French actor Michel Bouquet dies aged 96
Bouquet was born in Paris in 1925 and after taking acting lessons he began a long-term working relationship with the playwright Jean Anouilh and director André Barsacq, performing in plays such as Romeo and Jeanette and many others at the Theatre de l’Atelier in Monmarte.
He played many Shakespearean roles and over the following decades helped to bring plays by the British writer Harold Pinter to a French audience.
In 1998, he received the Molière Award, the highest French theatre honour, for his role at Potier in Bertrand Blier’s production of Les Côtelettes, and then again for his role in Eugène Ionesco’s absurdist drama Exit the King in 2005.
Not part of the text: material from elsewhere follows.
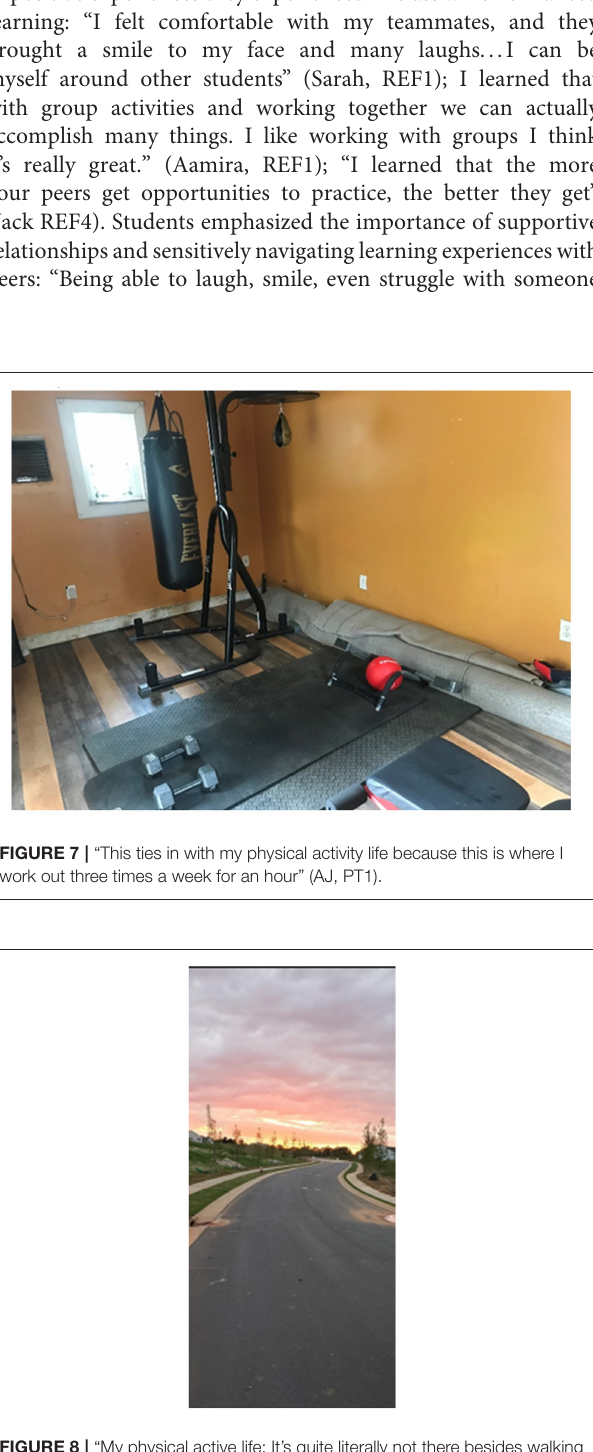
FIGURE 6 | “I play soccer outside in my backyard with my two brothers” (Khalid, PT1).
A favourite of the new wave French directors, Bouquet was equally adept at drama or comedy, and on-stage or on the big screen.
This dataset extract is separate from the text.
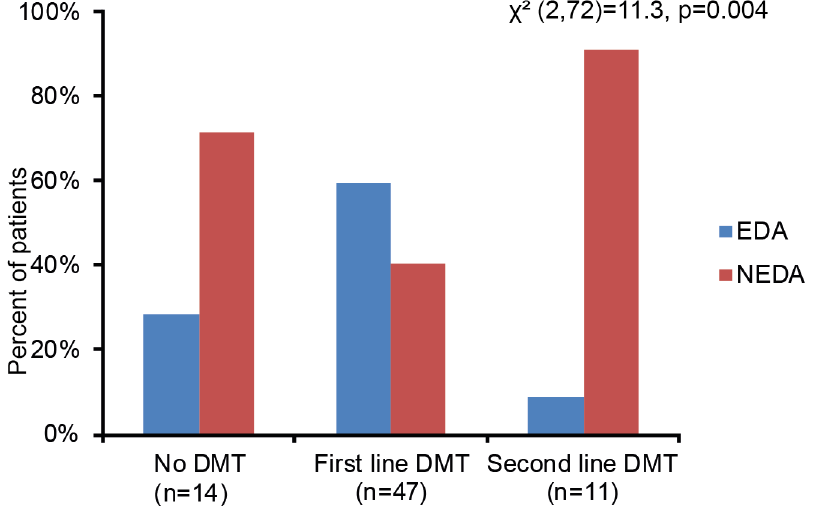
Fig 4. Disease activity in different treatment groups. Treatment groups as baseline of patients with EDA or NEDA one year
He found a film niche in the 1960s and 1970s playing ordinary Frenchmen with complicated personal lives in films like Unfaithful Wife and Just Before Night Fall.
He was “a greatly original actor”, according to Anne Fontaine, the director of How I Killed My Father.
“Even if he has a very relaxed and smiling air, there’s something in his acting that’s disconcerting, destabilizing, that provokes strangeness all the time,” she told The New York Times in 2002.